Most of the structural CPU hot path is already in place:

- `SearchKey` uses a virtual terminator, so point lookups and
  mutations no longer allocate a padded key per operation.
- Same-key insert/delete comparison borrows the stored leaf key
  directly. The API allocates only when it must return the old
  value or materialise split-prefix bytes.
- SIMD is already used for Node16 byte search, longest-common
  prefix, Node48 child scans, and Node256 child scans. CRC32 uses
  `crc32fast`.
- Node bodies stay packed in 512 KB blob frames; the hot path does
  not allocate heap node objects or chase per-node boxes.

Remaining P3 work should be profile-driven only: simplify
branches that show up in the flamegraph, then consider targeted
SIMD/copy-repack kernels where profiles prove the scalar path is
still material.

### P4 — Large-tree shape control

- Recursive occupancy-aware spillover is implemented. The picker
  skips existing `BlobNode` crossings, descends inside overfull
  path branches, and chooses a victim near the target child fill
  band instead of blindly peeling off the largest direct child.
- `BlobNode` inline-prefix divergence split is implemented: a
  bad blob boundary now recovers locally into
  `Prefix? -> Node4 -> {old BlobNode, new Leaf}` instead of
  failing the insert.
- Make merge/rebalance incremental. `compact()` and background
  merge are now candidate-driven and online with respect to
  foreground writers through the atomic `maintenance_gate`; the
  remaining large-tree work is policy quality (when to
  split/merge/rebalance), not basic safety.
- Large-tree release coverage is the public `{20 k, 100 k,
  500 k, 2 M}` scale curve in `benches/main.rs`. Additional
  shape probes should be profile-driven and promoted only if they
  become part of the release comparison surface.

### Deferred until after the performance core

These are useful features, but they do not define the metadata
engine's ceiling and should not compete with the v0.3 hot path:

- Full MVCC snapshots.
- Change feed / subscription API.
- Column families.
- Encryption-at-rest.
- Compression.
- OpenTelemetry bridge.

## v1.0 — Production-ready

- v0.3 public surface and persistence format stabilized.
- Multi-platform stability across Linux + macOS (optional BSDs
  if anyone needs them).
- Real production deployments + case studies.
- Long-term API stability commitment — `holt::*` surface frozen,
  `#[non_exhaustive]` markers in place so additive changes stay
  non-breaking.

## Not on the roadmap

The library is **a metadata engine**, period.

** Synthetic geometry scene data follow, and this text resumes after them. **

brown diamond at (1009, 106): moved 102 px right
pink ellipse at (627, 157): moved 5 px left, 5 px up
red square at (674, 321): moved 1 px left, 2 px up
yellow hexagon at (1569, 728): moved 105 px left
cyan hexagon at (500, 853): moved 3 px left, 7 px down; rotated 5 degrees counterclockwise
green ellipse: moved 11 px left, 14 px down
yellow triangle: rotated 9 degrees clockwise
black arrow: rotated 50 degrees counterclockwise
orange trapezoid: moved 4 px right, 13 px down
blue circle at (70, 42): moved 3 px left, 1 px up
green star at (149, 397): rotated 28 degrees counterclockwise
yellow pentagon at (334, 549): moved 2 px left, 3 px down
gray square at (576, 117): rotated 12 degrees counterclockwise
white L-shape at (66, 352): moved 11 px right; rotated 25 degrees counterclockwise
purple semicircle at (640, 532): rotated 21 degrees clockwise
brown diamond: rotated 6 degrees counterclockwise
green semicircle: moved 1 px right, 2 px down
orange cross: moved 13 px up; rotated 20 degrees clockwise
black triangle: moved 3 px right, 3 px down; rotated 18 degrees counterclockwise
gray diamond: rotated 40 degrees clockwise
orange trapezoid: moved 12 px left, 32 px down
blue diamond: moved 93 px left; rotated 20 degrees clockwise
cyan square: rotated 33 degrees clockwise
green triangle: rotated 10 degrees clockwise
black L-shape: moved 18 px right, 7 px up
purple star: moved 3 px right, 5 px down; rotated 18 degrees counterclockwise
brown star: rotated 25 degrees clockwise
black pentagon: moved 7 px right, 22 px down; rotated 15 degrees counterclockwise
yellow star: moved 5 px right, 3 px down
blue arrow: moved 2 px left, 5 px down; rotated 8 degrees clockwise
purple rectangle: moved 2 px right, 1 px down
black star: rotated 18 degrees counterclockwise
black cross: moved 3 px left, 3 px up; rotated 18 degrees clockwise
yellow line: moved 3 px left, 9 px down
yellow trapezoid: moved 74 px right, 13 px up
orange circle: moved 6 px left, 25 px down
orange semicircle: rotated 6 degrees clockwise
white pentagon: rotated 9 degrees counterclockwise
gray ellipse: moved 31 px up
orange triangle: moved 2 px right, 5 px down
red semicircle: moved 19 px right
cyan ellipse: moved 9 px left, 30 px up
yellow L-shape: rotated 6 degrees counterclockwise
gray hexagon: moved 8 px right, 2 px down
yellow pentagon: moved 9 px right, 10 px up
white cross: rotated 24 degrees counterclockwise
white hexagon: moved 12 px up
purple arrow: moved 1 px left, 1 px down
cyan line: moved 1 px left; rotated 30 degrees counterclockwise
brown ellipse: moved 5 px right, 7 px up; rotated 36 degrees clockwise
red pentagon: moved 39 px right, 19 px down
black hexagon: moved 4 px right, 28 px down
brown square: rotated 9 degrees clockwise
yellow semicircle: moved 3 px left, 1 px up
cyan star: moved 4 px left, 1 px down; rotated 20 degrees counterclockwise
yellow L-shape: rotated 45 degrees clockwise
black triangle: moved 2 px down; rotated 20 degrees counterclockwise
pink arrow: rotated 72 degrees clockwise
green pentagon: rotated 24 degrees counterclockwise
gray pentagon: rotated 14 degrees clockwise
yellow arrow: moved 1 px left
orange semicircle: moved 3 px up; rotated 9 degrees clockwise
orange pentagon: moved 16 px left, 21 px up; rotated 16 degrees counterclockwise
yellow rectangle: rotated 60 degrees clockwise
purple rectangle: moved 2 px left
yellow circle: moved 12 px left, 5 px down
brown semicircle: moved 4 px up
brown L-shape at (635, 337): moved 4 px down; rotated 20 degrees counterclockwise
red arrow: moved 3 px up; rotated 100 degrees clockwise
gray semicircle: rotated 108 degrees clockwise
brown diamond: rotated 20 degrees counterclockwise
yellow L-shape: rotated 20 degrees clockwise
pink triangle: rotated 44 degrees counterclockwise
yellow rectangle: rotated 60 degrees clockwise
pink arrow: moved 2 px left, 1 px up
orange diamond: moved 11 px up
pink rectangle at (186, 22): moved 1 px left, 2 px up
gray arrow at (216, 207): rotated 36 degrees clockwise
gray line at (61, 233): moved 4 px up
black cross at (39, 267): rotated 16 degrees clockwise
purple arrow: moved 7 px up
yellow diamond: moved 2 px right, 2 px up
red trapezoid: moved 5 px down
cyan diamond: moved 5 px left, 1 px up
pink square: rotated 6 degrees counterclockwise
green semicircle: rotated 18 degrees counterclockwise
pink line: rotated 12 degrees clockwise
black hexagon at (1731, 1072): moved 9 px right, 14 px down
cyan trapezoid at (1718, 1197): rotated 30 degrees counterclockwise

Single-node,
embed-in-your-process, Unix-only. Out of scope:

- **Windows support**`O_DIRECT` (Linux) and `F_NOCACHE` (macOS)
  have no Windows analog this project wants to maintain. The
  crate `compile_error!`s on Windows targets.
- **Object-storage frontend / S3 layer** — the upstream that
  inspired holt's algorithm core wrapped its ART in an S3-style
  RPC server (PUT/GET/LIST inode handlers, multi-tenant bucket
  registry, RPC worker pool). holt does not reproduce any of
  that. The alignment is bounded to the **metadata engine**: ART
  core, blob layout, WAL, latching, range iterator. `TxnOp`
  variants holt journals share wire shape with the upstream so a
  future RPC layer could re-use the format, but holt itself ships
  no multi-root registry, no bucket namespace, no RPC dispatcher.
- **Replication / consensus** — build it above this. Future hooks
  can support it, but holt itself does not implement Raft.
- **Network server** — this is a library. Wrap it in your gRPC /
  HTTP / whatever.
- **SQL** — not the right abstraction for this data shape.
- **Vector search** — combine with a dedicated vector DB.
- **Full-text search** — combine with Tantivy / Lucene-rs.

## Contributing

Early-stage project; design feedback most welcome. PRs welcome
too, but please open an issue first for non-trivial changes —
the architecture is still being shaped and we want to avoid
churn.